#### [Problem to work on]
In the listing below, find the line that contains "X74600000Y-67600000D03*" and the line that contains "X101800000Y-141800000D03*". Quote both and every line between them, exactly, and nothing more.

#### [Materials provided]
>>>>>
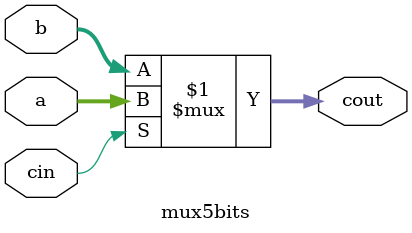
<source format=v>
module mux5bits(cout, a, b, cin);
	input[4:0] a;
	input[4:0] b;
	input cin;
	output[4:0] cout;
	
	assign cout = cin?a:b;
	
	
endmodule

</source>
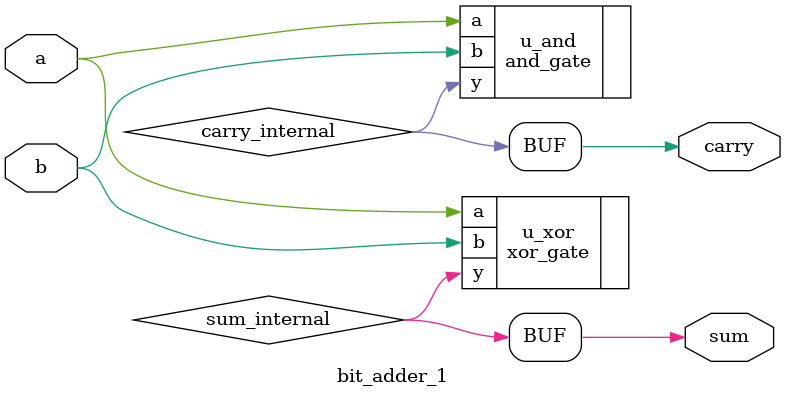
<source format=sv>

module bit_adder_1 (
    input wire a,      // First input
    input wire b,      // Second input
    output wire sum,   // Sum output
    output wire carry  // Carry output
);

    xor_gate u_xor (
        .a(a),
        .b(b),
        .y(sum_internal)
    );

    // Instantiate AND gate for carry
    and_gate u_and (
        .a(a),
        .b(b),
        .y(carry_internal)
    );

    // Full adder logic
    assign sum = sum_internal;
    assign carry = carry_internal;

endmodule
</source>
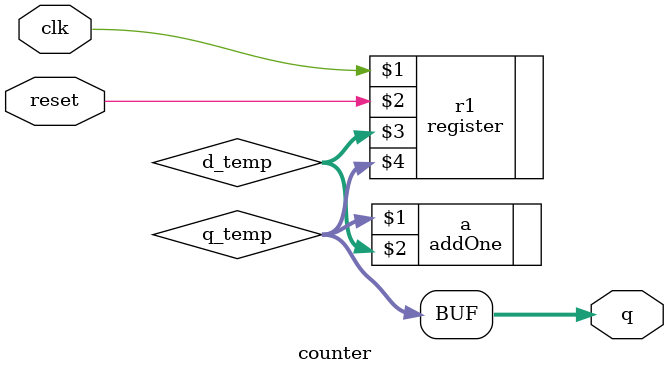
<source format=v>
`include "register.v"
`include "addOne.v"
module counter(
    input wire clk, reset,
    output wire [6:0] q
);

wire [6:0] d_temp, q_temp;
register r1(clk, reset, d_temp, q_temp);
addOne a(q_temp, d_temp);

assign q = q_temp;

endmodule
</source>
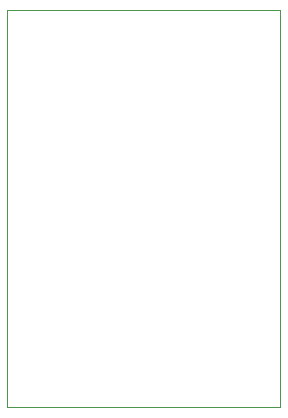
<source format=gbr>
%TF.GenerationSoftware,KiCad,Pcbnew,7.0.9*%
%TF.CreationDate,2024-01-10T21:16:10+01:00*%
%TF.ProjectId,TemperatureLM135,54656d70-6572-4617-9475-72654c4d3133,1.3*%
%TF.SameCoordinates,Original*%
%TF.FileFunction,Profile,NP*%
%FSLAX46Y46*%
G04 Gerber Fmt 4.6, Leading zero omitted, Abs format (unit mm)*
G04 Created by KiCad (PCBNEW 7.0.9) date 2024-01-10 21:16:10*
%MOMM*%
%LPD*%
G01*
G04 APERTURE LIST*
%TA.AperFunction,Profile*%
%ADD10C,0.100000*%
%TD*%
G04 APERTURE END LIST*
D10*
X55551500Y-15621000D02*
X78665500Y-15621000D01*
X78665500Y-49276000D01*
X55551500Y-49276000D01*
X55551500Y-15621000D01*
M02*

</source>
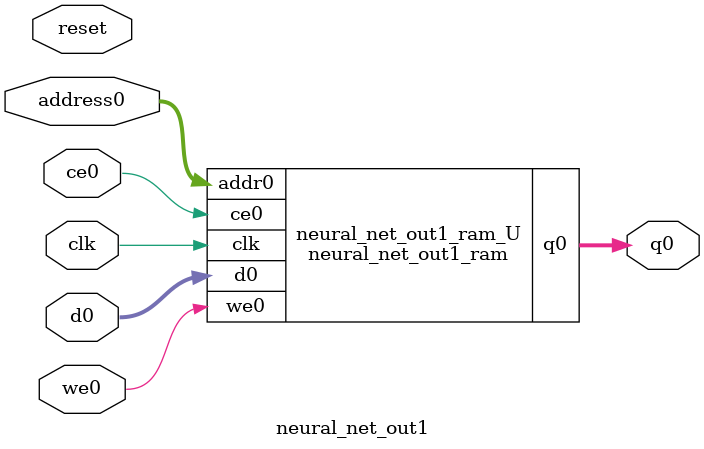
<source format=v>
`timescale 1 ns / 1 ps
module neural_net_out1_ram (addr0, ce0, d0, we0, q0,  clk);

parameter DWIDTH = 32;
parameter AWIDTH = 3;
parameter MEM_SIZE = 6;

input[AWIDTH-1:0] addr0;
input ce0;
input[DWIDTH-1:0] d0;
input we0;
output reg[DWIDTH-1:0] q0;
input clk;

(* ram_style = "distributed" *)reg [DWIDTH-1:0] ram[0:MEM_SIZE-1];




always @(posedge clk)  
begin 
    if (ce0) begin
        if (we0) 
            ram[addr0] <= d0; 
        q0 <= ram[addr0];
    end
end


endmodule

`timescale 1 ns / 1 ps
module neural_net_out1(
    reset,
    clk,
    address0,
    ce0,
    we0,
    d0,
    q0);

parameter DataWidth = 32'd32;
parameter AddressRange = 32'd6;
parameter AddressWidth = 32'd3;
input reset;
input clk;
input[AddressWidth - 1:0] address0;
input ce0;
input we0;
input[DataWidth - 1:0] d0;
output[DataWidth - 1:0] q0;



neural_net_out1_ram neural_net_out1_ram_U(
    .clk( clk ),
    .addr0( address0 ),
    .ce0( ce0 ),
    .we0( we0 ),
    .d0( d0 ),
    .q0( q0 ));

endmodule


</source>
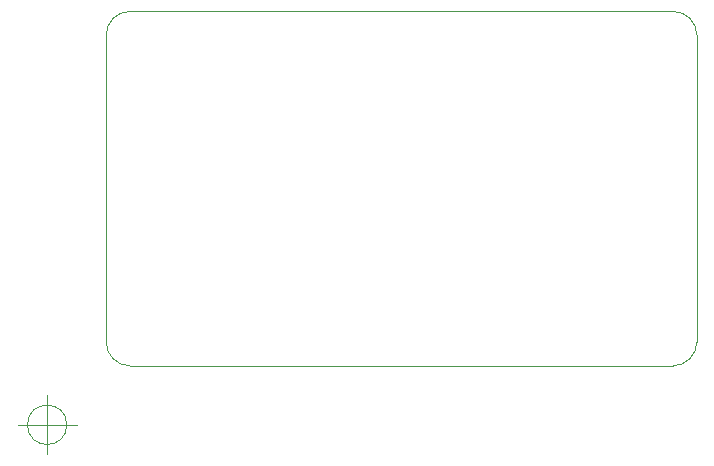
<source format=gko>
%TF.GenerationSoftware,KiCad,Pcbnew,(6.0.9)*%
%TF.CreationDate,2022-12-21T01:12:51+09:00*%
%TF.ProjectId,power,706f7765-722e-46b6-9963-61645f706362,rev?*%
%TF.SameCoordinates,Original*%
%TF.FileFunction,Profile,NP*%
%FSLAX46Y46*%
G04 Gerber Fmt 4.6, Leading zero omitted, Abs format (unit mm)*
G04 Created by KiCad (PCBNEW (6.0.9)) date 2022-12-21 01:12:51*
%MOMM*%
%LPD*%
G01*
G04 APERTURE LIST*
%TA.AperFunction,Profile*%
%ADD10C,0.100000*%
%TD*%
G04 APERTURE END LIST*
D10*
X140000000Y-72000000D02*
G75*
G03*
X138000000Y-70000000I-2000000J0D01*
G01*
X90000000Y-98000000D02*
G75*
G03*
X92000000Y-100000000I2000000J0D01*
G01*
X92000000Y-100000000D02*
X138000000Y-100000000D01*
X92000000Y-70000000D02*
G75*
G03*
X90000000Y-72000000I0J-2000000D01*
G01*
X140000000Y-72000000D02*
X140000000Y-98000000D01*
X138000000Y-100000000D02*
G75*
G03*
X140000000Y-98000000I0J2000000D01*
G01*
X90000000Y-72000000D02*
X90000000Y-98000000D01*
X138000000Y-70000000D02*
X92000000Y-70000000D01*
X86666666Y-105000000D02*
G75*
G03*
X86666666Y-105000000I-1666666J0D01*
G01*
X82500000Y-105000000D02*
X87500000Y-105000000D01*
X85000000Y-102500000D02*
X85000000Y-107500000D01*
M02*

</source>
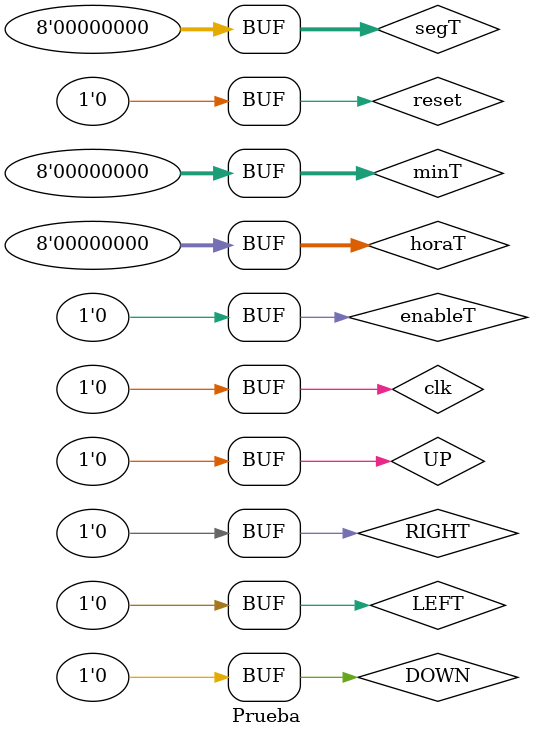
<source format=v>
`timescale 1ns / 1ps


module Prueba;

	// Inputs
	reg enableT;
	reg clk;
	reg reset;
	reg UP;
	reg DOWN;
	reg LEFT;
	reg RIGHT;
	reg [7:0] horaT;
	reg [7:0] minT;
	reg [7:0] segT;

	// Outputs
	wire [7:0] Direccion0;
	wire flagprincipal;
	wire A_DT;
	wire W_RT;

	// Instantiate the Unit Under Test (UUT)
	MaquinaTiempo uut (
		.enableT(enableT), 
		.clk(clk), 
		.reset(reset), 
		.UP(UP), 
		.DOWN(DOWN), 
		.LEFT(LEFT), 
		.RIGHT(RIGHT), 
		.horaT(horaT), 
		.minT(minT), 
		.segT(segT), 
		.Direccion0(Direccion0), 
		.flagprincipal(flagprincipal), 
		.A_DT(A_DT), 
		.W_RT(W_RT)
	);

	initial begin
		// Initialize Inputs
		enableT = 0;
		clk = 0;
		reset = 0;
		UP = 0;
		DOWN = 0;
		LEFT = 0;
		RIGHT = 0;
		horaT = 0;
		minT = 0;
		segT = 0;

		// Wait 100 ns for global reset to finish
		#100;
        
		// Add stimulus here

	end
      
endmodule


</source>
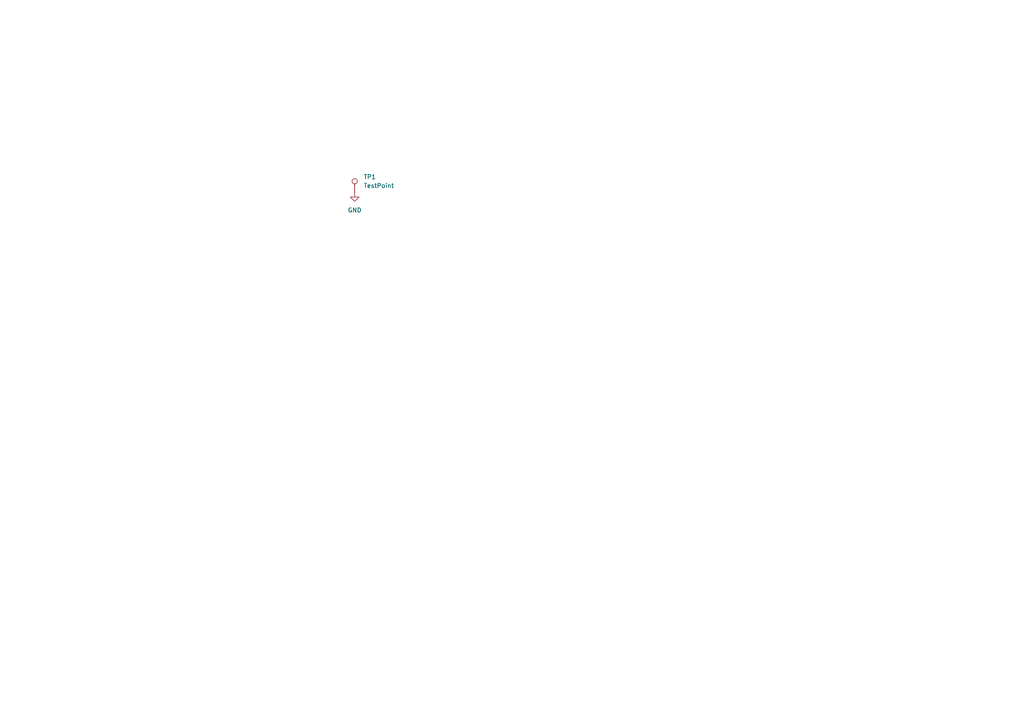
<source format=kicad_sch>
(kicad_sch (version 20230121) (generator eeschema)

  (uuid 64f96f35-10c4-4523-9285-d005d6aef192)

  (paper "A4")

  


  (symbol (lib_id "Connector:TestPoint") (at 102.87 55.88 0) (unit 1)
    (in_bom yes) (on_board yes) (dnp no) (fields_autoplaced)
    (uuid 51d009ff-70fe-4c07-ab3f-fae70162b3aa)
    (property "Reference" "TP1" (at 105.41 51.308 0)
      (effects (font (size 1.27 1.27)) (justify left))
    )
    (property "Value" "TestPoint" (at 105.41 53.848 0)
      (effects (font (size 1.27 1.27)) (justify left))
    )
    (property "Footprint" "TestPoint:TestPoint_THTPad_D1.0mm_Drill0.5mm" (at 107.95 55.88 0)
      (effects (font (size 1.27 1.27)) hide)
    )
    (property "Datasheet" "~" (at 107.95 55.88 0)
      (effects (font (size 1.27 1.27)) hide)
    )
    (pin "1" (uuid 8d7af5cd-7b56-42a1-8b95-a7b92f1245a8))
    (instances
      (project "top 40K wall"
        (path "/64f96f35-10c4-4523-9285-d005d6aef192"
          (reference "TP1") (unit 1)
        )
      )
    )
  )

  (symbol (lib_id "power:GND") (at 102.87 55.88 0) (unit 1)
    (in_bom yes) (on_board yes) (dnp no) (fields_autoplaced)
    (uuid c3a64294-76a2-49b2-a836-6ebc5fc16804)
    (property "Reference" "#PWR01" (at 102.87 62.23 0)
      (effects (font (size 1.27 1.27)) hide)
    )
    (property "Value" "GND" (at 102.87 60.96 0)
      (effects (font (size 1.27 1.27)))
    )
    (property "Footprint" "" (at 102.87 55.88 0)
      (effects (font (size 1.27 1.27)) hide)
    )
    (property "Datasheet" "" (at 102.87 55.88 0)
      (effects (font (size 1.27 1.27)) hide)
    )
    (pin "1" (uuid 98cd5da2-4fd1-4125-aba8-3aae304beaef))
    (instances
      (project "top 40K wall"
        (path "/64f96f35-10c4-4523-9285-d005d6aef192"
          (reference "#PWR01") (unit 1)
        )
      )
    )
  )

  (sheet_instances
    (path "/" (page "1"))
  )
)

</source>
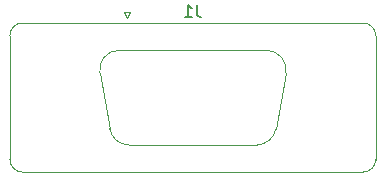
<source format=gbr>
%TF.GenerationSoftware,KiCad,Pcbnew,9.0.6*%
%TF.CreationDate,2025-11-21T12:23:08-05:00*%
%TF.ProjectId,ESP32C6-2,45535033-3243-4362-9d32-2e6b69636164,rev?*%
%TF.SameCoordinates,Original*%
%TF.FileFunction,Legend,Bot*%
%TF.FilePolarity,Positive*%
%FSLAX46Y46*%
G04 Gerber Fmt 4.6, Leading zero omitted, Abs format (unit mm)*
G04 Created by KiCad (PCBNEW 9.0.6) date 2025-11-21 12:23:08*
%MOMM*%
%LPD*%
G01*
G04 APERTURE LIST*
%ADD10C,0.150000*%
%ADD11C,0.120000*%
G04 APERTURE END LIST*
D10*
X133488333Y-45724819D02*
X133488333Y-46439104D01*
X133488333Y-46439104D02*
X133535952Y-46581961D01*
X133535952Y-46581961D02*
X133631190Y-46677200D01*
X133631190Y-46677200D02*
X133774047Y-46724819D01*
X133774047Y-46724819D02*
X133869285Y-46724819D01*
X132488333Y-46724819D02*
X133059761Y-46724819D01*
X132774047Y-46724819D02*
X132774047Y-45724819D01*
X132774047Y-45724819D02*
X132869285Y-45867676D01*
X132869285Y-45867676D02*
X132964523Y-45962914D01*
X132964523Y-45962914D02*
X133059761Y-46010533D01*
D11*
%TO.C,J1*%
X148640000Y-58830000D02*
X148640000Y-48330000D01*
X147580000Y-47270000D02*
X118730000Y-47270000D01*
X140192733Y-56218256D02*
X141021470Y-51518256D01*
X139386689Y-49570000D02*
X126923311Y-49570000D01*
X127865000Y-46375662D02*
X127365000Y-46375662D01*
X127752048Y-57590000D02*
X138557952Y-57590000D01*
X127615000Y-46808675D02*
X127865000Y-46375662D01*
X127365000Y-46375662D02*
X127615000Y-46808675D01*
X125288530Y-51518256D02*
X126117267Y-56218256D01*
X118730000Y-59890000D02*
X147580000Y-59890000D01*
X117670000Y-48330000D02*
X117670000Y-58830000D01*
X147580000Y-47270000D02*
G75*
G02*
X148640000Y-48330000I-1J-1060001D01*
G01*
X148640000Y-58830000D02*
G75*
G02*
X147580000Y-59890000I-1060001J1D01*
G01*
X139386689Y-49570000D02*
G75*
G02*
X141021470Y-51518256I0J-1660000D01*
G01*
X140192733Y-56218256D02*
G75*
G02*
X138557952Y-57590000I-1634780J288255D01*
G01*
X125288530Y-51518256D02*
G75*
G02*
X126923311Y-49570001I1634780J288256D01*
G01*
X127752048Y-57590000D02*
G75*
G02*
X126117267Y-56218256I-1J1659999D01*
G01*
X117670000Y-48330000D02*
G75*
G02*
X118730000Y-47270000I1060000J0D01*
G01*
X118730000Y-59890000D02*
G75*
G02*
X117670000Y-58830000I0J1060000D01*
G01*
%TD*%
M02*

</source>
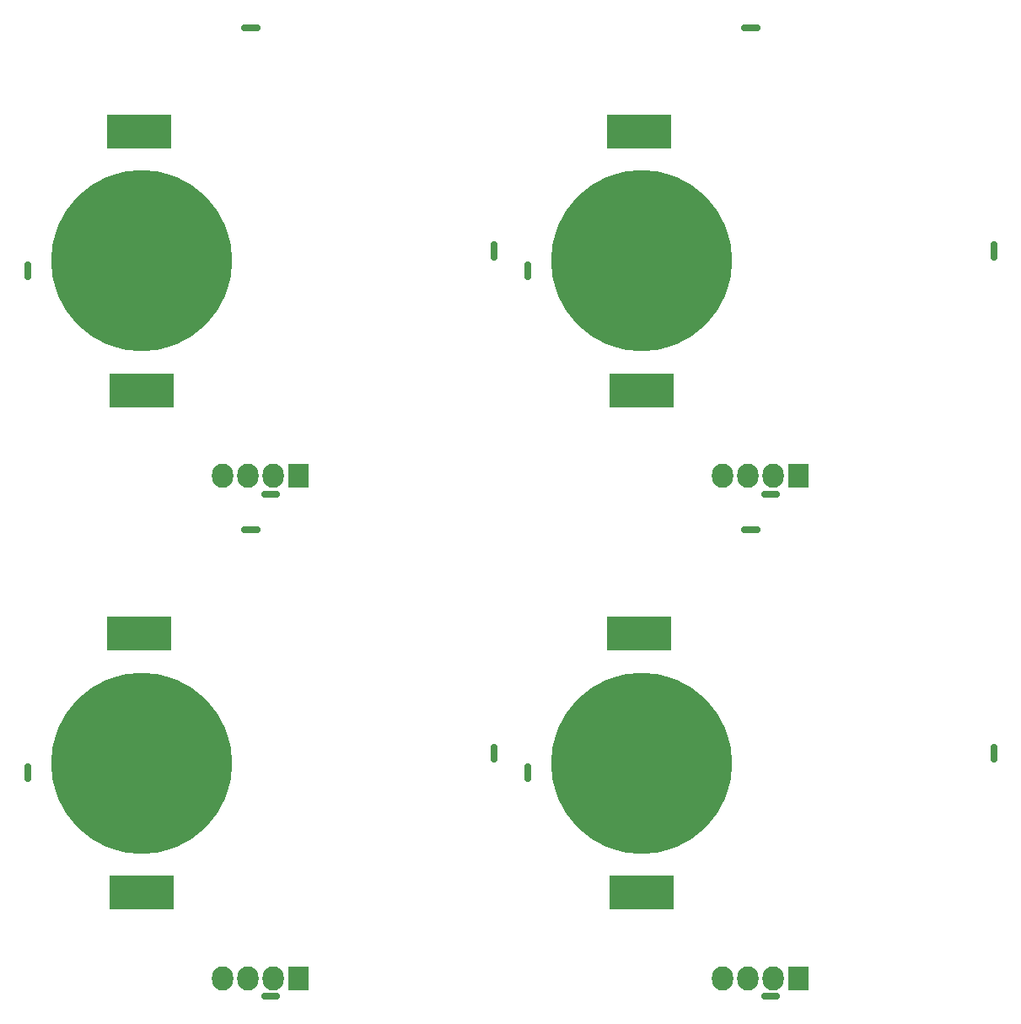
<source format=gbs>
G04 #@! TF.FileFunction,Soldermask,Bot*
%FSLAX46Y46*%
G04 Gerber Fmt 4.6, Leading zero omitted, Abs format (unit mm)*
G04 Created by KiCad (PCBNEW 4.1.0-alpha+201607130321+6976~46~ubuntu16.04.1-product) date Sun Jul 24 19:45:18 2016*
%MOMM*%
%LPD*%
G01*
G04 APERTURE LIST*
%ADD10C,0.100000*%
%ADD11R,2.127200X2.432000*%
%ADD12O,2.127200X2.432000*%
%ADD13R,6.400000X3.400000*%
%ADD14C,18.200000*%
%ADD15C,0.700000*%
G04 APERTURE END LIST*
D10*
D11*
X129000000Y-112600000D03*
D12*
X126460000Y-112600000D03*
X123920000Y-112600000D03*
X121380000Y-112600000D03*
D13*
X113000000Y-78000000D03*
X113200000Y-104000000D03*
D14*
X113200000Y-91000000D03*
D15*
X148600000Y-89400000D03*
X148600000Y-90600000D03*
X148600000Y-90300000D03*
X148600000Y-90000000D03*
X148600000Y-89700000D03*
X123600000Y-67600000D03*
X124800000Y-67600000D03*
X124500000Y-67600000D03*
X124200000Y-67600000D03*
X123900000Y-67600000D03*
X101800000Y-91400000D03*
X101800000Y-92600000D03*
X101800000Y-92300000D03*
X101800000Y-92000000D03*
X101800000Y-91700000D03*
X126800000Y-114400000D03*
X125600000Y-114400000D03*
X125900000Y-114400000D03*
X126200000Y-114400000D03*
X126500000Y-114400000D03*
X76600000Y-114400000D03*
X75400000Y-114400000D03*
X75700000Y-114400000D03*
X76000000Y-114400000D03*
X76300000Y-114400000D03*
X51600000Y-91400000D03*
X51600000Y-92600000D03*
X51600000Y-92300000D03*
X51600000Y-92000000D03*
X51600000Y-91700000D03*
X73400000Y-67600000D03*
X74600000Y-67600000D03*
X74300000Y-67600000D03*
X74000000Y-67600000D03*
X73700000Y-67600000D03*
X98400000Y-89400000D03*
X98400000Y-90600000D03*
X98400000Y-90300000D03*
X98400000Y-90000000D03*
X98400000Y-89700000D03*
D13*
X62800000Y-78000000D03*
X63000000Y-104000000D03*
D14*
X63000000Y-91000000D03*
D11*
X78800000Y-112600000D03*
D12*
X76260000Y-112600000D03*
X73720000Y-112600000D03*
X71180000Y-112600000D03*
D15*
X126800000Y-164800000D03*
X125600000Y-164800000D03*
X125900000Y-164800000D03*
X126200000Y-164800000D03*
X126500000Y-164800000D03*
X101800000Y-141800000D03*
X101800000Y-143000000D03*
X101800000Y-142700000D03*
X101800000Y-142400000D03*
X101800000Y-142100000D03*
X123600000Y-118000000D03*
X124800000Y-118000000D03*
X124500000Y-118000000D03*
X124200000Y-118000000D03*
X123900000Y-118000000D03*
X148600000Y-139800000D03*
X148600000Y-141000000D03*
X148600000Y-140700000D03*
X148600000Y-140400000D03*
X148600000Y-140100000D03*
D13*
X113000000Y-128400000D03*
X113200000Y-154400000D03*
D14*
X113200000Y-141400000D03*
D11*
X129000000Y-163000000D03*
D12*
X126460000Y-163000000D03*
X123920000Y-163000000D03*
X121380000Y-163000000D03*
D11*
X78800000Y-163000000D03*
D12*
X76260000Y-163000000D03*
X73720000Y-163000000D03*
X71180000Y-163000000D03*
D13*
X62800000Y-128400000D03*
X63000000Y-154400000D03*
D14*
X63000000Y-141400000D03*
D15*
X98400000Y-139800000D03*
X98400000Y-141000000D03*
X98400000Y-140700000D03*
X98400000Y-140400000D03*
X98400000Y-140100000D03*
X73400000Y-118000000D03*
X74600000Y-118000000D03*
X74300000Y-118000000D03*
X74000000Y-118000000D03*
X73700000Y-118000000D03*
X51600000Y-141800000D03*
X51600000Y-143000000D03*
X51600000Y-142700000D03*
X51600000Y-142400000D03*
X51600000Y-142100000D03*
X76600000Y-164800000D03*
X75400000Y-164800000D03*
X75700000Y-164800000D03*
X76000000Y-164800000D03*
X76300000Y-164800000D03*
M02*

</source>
<<<<<
#### [Finished task]
X74600000Y-67600000D03*
X74300000Y-67600000D03*
X74000000Y-67600000D03*
X73700000Y-67600000D03*
X98400000Y-89400000D03*
X98400000Y-90600000D03*
X98400000Y-90300000D03*
X98400000Y-90000000D03*
X98400000Y-89700000D03*
D13*
X62800000Y-78000000D03*
X63000000Y-104000000D03*
D14*
X63000000Y-91000000D03*
D11*
X78800000Y-112600000D03*
D12*
X76260000Y-112600000D03*
X73720000Y-112600000D03*
X71180000Y-112600000D03*
D15*
X126800000Y-164800000D03*
X125600000Y-164800000D03*
X125900000Y-164800000D03*
X126200000Y-164800000D03*
X126500000Y-164800000D03*
X101800000Y-141800000D03*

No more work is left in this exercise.